# WHAT YOU SHOULD DO
In the data below, find the line that contains "3. **Visualization**: The" and the line that contains "### Cluster Information". Copy both, plus every line between them, exactly.

(Plain-text document sources)
[Start of section]
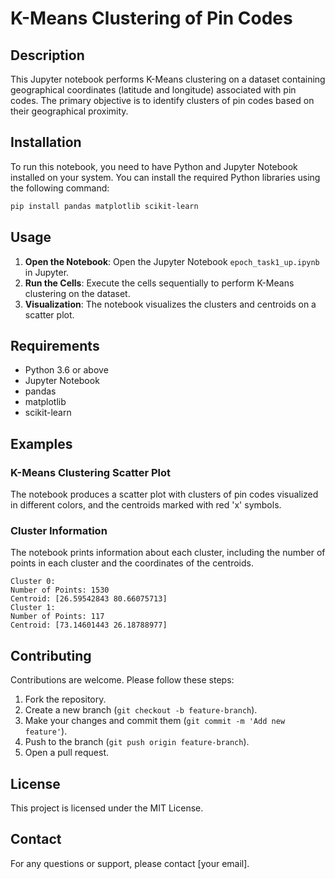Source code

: 
# K-Means Clustering of Pin Codes

## Description
This Jupyter notebook performs K-Means clustering on a dataset containing geographical coordinates (latitude and longitude) associated with pin codes. The primary objective is to identify clusters of pin codes based on their geographical proximity.

## Installation
To run this notebook, you need to have Python and Jupyter Notebook installed on your system. You can install the required Python libraries using the following command:

```bash
pip install pandas matplotlib scikit-learn
```

## Usage
1. **Open the Notebook**: Open the Jupyter Notebook `epoch_task1_up.ipynb` in Jupyter.
2. **Run the Cells**: Execute the cells sequentially to perform K-Means clustering on the dataset.
3. **Visualization**: The notebook visualizes the clusters and centroids on a scatter plot.

## Requirements
- Python 3.6 or above
- Jupyter Notebook
- pandas
- matplotlib
- scikit-learn

## Examples
### K-Means Clustering Scatter Plot
The notebook produces a scatter plot with clusters of pin codes visualized in different colors, and the centroids marked with red 'x' symbols.

### Cluster Information
The notebook prints information about each cluster, including the number of points in each cluster and the coordinates of the centroids.

```
Cluster 0:
Number of Points: 1530
Centroid: [26.59542843 80.66075713]
Cluster 1:
Number of Points: 117
Centroid: [73.14601443 26.18788977]
```

## Contributing
Contributions are welcome. Please follow these steps:
1. Fork the repository.
2. Create a new branch (`git checkout -b feature-branch`).
3. Make your changes and commit them (`git commit -m 'Add new feature'`).
4. Push to the branch (`git push origin feature-branch`).
5. Open a pull request.

## License
This project is licensed under the MIT License.

## Contact
For any questions or support, please contact [your email].
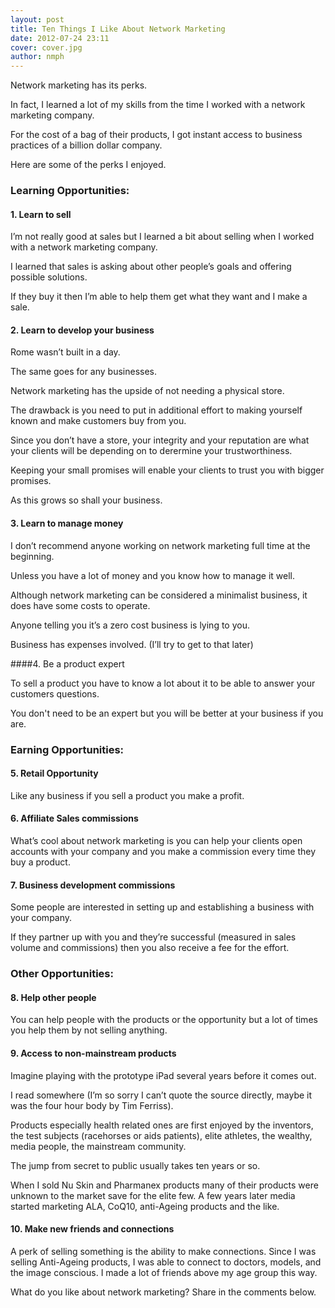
```yaml
---
layout: post
title: Ten Things I Like About Network Marketing
date: 2012-07-24 23:11
cover: cover.jpg
author: nmph
---
```


Network marketing has its perks. 

In fact, I learned a lot of my skills from the time I worked with a network marketing company. 

For the cost of a bag of their products, I got instant access to business practices of a billion dollar company. 

Here are some of the perks I enjoyed.

### Learning Opportunities:

#### 1. Learn to sell

I’m not really good at sales but I learned a bit about selling when I worked with a network marketing company. 

I learned that sales is asking about other people’s goals and offering possible solutions. 

If they buy it then I’m able to help them get what they want and I make a sale.


#### 2. Learn to develop your business

Rome wasn’t built in a day. 

The same goes for any businesses. 

Network marketing has the upside of not needing a physical store. 

The drawback is you need to put in additional effort to making yourself known and make customers buy from you. 

Since you don’t have a store, your integrity and your reputation are what your clients will be depending on to derermine your trustworthiness.

Keeping your small promises will enable your clients to trust you with bigger promises.

As this grows so shall your business.

#### 3. Learn to manage money

I don’t recommend anyone working on network marketing full time at the beginning. 

Unless you have a lot of money and you know how to manage it well. 

Although network marketing can be considered a minimalist business, it does have some costs to operate. 

Anyone telling you it’s a zero cost business is lying to you. 

Business has expenses involved. (I’ll try to get to that later)

####4. Be a product expert

To sell a product you have to know a lot about it to be able to answer your customers questions. 

You don't need to be an expert but you will be better at your business if you are.

### Earning Opportunities:

#### 5. Retail Opportunity

Like any business if you sell a product you make a profit.

#### 6. Affiliate Sales commissions

What’s cool about network marketing is you can help your clients open accounts with your company and you make a commission every time they buy a product.

#### 7. Business development commissions

Some people are interested in setting up and establishing a business with your company. 

If they partner up with you and they’re successful (measured in sales volume and commissions) then you also receive a fee for the effort.

### Other Opportunities:

#### 8. Help other people

You can help people with the products or the opportunity but a lot of times you help them by not selling anything.

#### 9. Access to non-mainstream products

Imagine playing with the prototype iPad several years before it comes out. 

I read somewhere (I’m so sorry I can’t quote the source directly, maybe it was the four hour body by Tim Ferriss). 

Products especially health related ones are first enjoyed by the inventors, the test subjects (racehorses or aids patients), elite athletes, the wealthy, media people, the mainstream community. 

The jump from secret to public usually takes ten years or so. 

When I sold Nu Skin and Pharmanex products many of their products were unknown to the market save for the elite few. A few years later media started marketing ALA, CoQ10, anti-Ageing products and the like.

#### 10. Make new friends and connections

A perk of selling something is the ability to make connections. Since I was selling Anti-Ageing products, I was able to connect to doctors, models, and the image conscious. I made a lot of friends above my age group this way.

What do you like about network marketing? Share in the comments below.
[End of section]
# ANSWER SECTION
3. **Visualization**: The notebook visualizes the clusters and centroids on a scatter plot.

## Requirements
- Python 3.6 or above
- Jupyter Notebook
- pandas
- matplotlib
- scikit-learn

## Examples
### K-Means Clustering Scatter Plot
The notebook produces a scatter plot with clusters of pin codes visualized in different colors, and the centroids marked with red 'x' symbols.

### Cluster Information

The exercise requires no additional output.